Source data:
= = = =
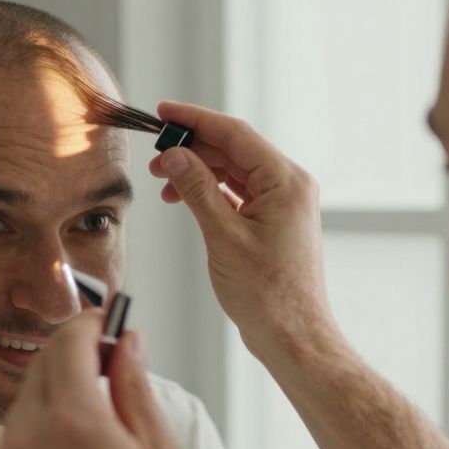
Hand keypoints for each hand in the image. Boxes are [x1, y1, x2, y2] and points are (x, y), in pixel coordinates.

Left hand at [0, 312, 188, 448]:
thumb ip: (137, 388)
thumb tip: (128, 343)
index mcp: (74, 422)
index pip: (68, 340)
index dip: (91, 322)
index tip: (109, 321)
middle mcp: (29, 437)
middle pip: (41, 363)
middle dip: (74, 352)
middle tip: (111, 363)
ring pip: (27, 399)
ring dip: (58, 390)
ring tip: (101, 415)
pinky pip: (18, 436)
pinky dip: (44, 426)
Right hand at [149, 101, 338, 358]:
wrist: (293, 336)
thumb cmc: (268, 295)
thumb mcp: (223, 236)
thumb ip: (197, 190)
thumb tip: (174, 156)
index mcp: (285, 181)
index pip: (234, 133)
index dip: (195, 120)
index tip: (164, 112)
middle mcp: (289, 186)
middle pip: (234, 150)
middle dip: (192, 148)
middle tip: (155, 155)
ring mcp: (284, 205)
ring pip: (235, 171)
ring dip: (199, 171)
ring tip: (163, 182)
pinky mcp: (275, 222)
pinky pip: (240, 193)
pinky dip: (211, 192)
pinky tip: (185, 198)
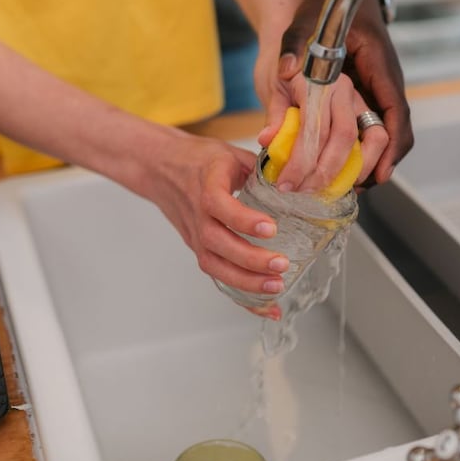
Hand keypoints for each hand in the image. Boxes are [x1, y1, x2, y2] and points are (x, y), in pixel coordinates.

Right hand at [133, 129, 289, 314]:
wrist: (159, 169)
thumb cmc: (198, 160)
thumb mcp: (230, 154)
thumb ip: (262, 167)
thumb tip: (300, 177)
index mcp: (206, 185)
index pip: (218, 205)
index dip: (243, 219)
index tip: (270, 228)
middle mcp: (198, 215)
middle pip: (217, 243)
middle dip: (250, 259)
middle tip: (281, 264)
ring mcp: (196, 235)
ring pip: (215, 265)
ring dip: (246, 281)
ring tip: (276, 287)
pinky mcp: (199, 249)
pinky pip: (218, 275)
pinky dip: (242, 296)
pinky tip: (266, 307)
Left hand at [275, 0, 412, 186]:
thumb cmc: (328, 3)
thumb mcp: (305, 21)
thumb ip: (294, 46)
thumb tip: (284, 69)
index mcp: (378, 66)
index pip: (394, 113)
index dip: (391, 146)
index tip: (381, 172)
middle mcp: (383, 81)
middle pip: (393, 132)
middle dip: (378, 163)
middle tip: (354, 189)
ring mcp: (376, 88)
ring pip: (382, 133)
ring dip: (367, 160)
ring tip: (343, 185)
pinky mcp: (365, 92)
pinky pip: (368, 125)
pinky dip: (356, 147)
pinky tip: (335, 163)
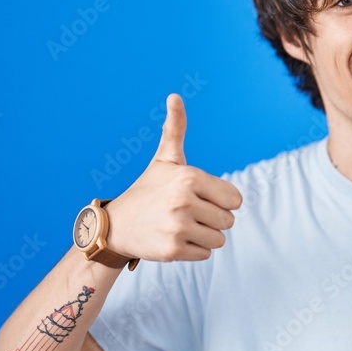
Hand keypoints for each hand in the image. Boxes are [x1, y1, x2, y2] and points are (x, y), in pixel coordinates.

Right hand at [104, 94, 242, 261]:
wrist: (116, 226)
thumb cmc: (147, 190)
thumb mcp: (165, 159)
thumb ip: (175, 129)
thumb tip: (174, 96)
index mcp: (190, 177)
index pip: (235, 199)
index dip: (221, 201)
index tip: (200, 198)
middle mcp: (184, 201)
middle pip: (228, 221)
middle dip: (212, 219)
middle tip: (187, 214)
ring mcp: (178, 227)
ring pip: (219, 239)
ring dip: (204, 236)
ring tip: (181, 226)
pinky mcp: (172, 250)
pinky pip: (205, 254)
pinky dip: (193, 250)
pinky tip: (174, 239)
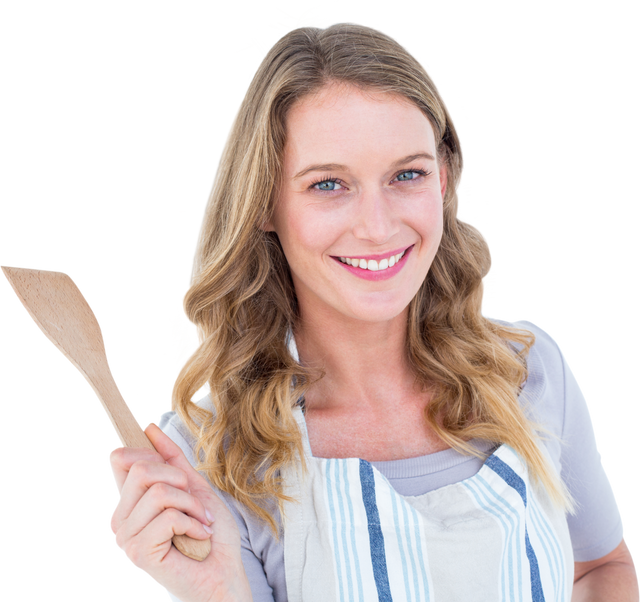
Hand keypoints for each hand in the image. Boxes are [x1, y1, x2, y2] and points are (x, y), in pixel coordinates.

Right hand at [106, 422, 252, 601]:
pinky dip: (193, 523)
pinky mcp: (139, 553)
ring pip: (159, 492)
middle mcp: (120, 519)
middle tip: (194, 503)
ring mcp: (126, 538)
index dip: (148, 453)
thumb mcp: (192, 485)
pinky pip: (168, 516)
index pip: (121, 459)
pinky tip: (199, 537)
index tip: (175, 468)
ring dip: (191, 505)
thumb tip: (148, 426)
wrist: (224, 573)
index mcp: (128, 502)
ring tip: (199, 523)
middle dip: (179, 481)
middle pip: (142, 469)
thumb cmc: (209, 533)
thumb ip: (171, 458)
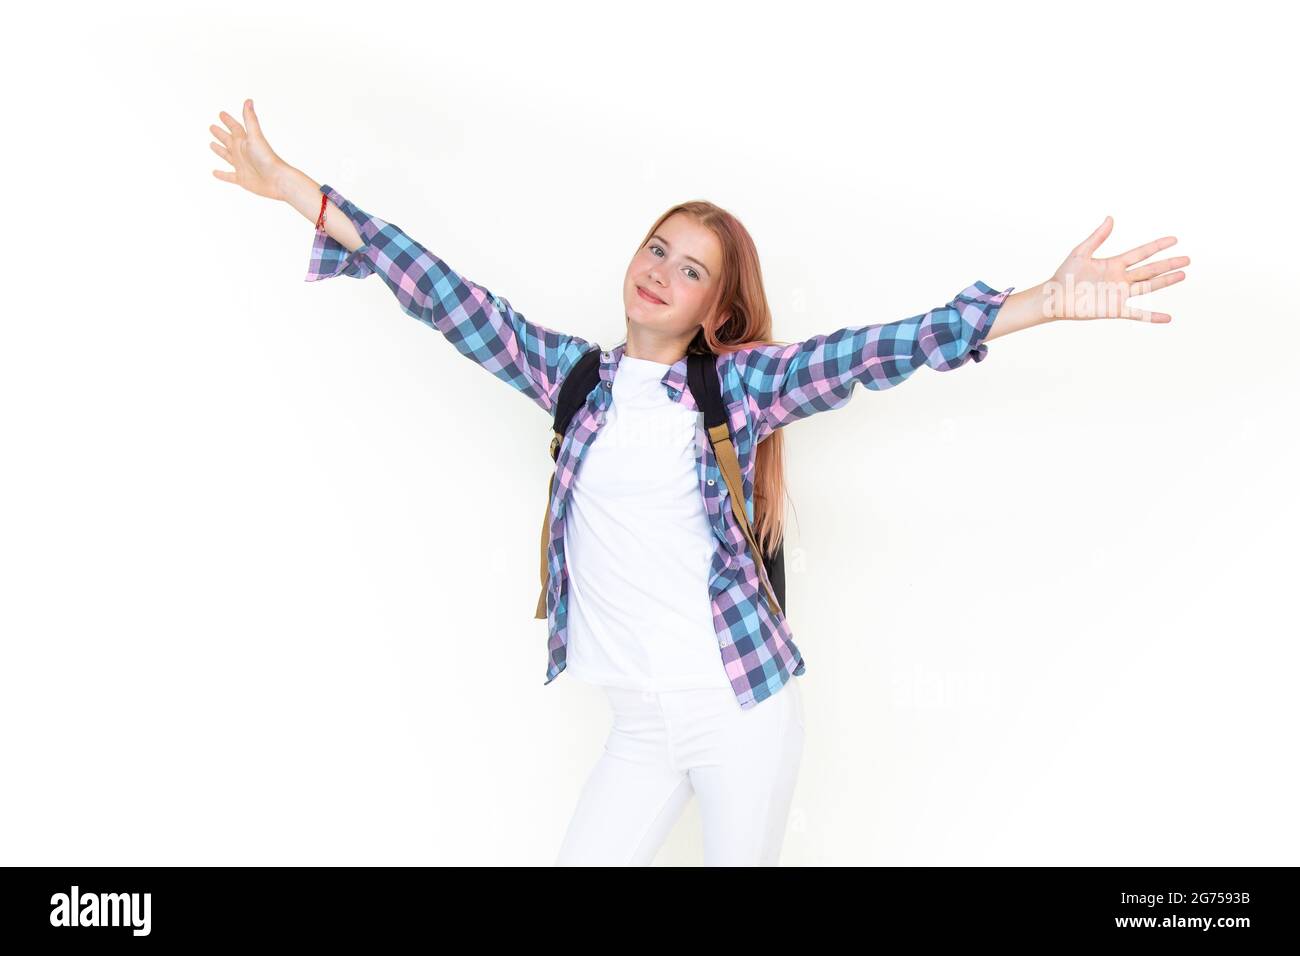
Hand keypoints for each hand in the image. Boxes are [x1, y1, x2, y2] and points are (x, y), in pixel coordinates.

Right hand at [209, 98, 289, 200]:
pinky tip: (214, 173)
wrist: (277, 180)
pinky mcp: (242, 179)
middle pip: (229, 140)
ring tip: (211, 144)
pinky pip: (229, 176)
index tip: (221, 113)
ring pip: (227, 156)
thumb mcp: (255, 136)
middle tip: (212, 127)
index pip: (235, 128)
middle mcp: (243, 152)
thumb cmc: (268, 158)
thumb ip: (250, 119)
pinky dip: (222, 174)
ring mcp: (242, 166)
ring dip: (219, 150)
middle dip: (221, 133)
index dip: (228, 121)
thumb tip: (248, 100)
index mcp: (245, 141)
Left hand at [1045, 217, 1189, 322]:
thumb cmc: (1064, 274)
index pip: (1141, 253)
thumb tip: (1110, 218)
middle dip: (1168, 264)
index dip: (1157, 246)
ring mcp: (1119, 294)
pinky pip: (1137, 314)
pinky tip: (1168, 318)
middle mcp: (1120, 278)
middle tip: (1188, 259)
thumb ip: (1097, 237)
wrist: (1054, 297)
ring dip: (1166, 281)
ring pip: (1148, 286)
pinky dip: (1152, 317)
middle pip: (1150, 269)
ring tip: (1183, 275)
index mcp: (1114, 264)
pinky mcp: (1114, 310)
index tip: (1174, 239)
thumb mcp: (1081, 252)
= = = =
ABOUT THIS EXERCISE –
Output the records above unchanged, minus their pictures.

RESPONSE TO THIS TASK –
Hand keypoints for each hand in the image. Boxes are [x1, y1, x2, y2] and points are (x, y), in pixel coordinates.

Left hand at [0, 312, 188, 448]:
thumb ip: (137, 388)
thumb tip: (128, 343)
index mcp: (74, 422)
index pip: (68, 340)
index dip: (91, 322)
index tip: (109, 321)
middle mcp: (29, 437)
middle pip: (41, 363)
middle dip: (74, 352)
middle tip: (111, 363)
ring pip: (27, 399)
ring dip: (58, 390)
ring tip: (101, 415)
pinky pip: (18, 436)
pinky dip: (44, 426)
Right hand at [149, 101, 338, 358]:
wrist: (293, 336)
thumb cmc: (268, 295)
thumb mcp: (223, 236)
thumb ip: (197, 190)
thumb tip: (174, 156)
index mcp: (285, 181)
index pip: (234, 133)
index dip: (195, 120)
index tip: (164, 112)
middle mcp: (289, 186)
middle pip: (234, 150)
middle dip: (192, 148)
middle tip: (155, 155)
ring mcp: (284, 205)
ring pip: (235, 171)
ring dip: (199, 171)
ring tip: (163, 182)
pinky mcp: (275, 222)
pinky pip: (240, 193)
pinky dip: (211, 192)
pinky tip: (185, 198)
Hand keypoints for each hand in the image. Boxes are [x1, y1, x2, y2] and points are (x, y), in pixel coordinates.

Right hand at [133, 129, 289, 314]:
wrist: (159, 169)
thumb cmc: (198, 160)
thumb mcp: (230, 154)
thumb ip: (262, 167)
thumb tip: (300, 177)
index mcp: (206, 185)
index pip: (218, 205)
index dip: (243, 219)
index tip: (270, 228)
middle mcp: (198, 215)
middle pip: (217, 243)
middle dip: (250, 259)
middle tip: (281, 264)
ring mcp: (196, 235)
ring pip: (215, 265)
ring dip: (246, 281)
ring tip: (276, 287)
pinky mcp: (199, 249)
pinky pip: (218, 275)
pinky dip: (242, 296)
pinky tip: (266, 307)
Left hand at [275, 0, 412, 186]:
thumb cmc: (328, 3)
thumb mcp: (305, 21)
thumb ip: (294, 46)
thumb tip: (284, 69)
index mcp: (378, 66)
index pip: (394, 113)
index dip: (391, 146)
index tip: (381, 172)
middle mcp: (383, 81)
middle pip: (393, 132)
middle dip: (378, 163)
middle tip: (354, 189)
ring mcp: (376, 88)
ring pip: (382, 133)
ring dip: (367, 160)
ring tip: (343, 185)
pinky mcp: (365, 92)
pinky pip: (368, 125)
pinky dip: (356, 147)
pinky tip: (335, 163)
Hand keypoints for each hand in the image. Boxes are [x1, y1, x2, y2] and points are (x, y), in pixel coordinates.

Right hand at [104, 94, 242, 261]:
wrist: (116, 226)
thumb cmc: (147, 190)
thumb mcp: (165, 159)
thumb ip: (175, 129)
thumb tip: (174, 96)
index mcp: (190, 177)
index pip: (235, 199)
index dip: (221, 201)
index tip: (200, 198)
middle mcp: (184, 201)
middle pip: (228, 221)
middle dip: (212, 219)
middle tip: (187, 214)
ring mcp: (178, 227)
ring pip: (219, 239)
ring dip: (204, 236)
ring tip: (181, 226)
pinky mcp: (172, 250)
pinky pip: (205, 254)
pinky dip: (193, 250)
pinky tip: (174, 239)
Hand keypoints for each hand in the image. Boxes are [x1, y1, x2, y2] and points are (x, y), in pixel coordinates.

Right hand at [106, 422, 252, 601]:
pinky dip: (193, 523)
pinky mcp: (139, 553)
ring pip: (159, 492)
middle mcp: (120, 519)
middle tip: (194, 503)
ring mcp: (126, 538)
index dip: (148, 453)
thumb mcp: (192, 485)
pinky pip: (168, 516)
index pip: (121, 459)
pinky tip: (199, 537)
index tip: (175, 468)
ring dip: (191, 505)
thumb tip: (148, 426)
wrist: (224, 573)
index mcp: (128, 502)
ring tip: (199, 523)
middle dip: (179, 481)
middle pip: (142, 469)
thumb cmc: (209, 533)
thumb ip: (171, 458)
Hand keypoints for each hand in the image. Boxes are [x1, y1, x2, y2] and points are (x, y), in pixel coordinates.

Right hand at [209, 98, 289, 200]:
pinky tip: (214, 173)
wrist: (277, 180)
pinky mcp: (242, 179)
middle pip: (229, 140)
ring tip: (211, 144)
pinky pip: (229, 176)
index tip: (221, 113)
ring pip: (227, 156)
thumb mcp: (255, 136)
middle tip: (212, 127)
index pip: (235, 128)
middle mcp: (243, 152)
thumb cmc: (268, 158)
thumb ip: (250, 119)
pinky dip: (222, 174)
ring mcp: (242, 166)
ring dip: (219, 150)
middle dip: (221, 133)
index dip: (228, 121)
thumb tip: (248, 100)
index mcp: (245, 141)
Left hand at [1045, 217, 1189, 322]:
thumb cmc: (1064, 274)
index pip: (1141, 253)
thumb tip: (1110, 218)
middle dip: (1168, 264)
index dip: (1157, 246)
ring mcp: (1119, 294)
pinky pip: (1137, 314)
pinky tip: (1168, 318)
middle mcp: (1120, 278)
middle tip: (1188, 259)
thumb ip: (1097, 237)
wrist: (1054, 297)
ring dip: (1166, 281)
ring pip: (1148, 286)
pinky dip: (1152, 317)
middle pip: (1150, 269)
ring tip: (1183, 275)
index mcp: (1114, 264)
pinky mcp: (1114, 310)
index tip: (1174, 239)
thumb mcp: (1081, 252)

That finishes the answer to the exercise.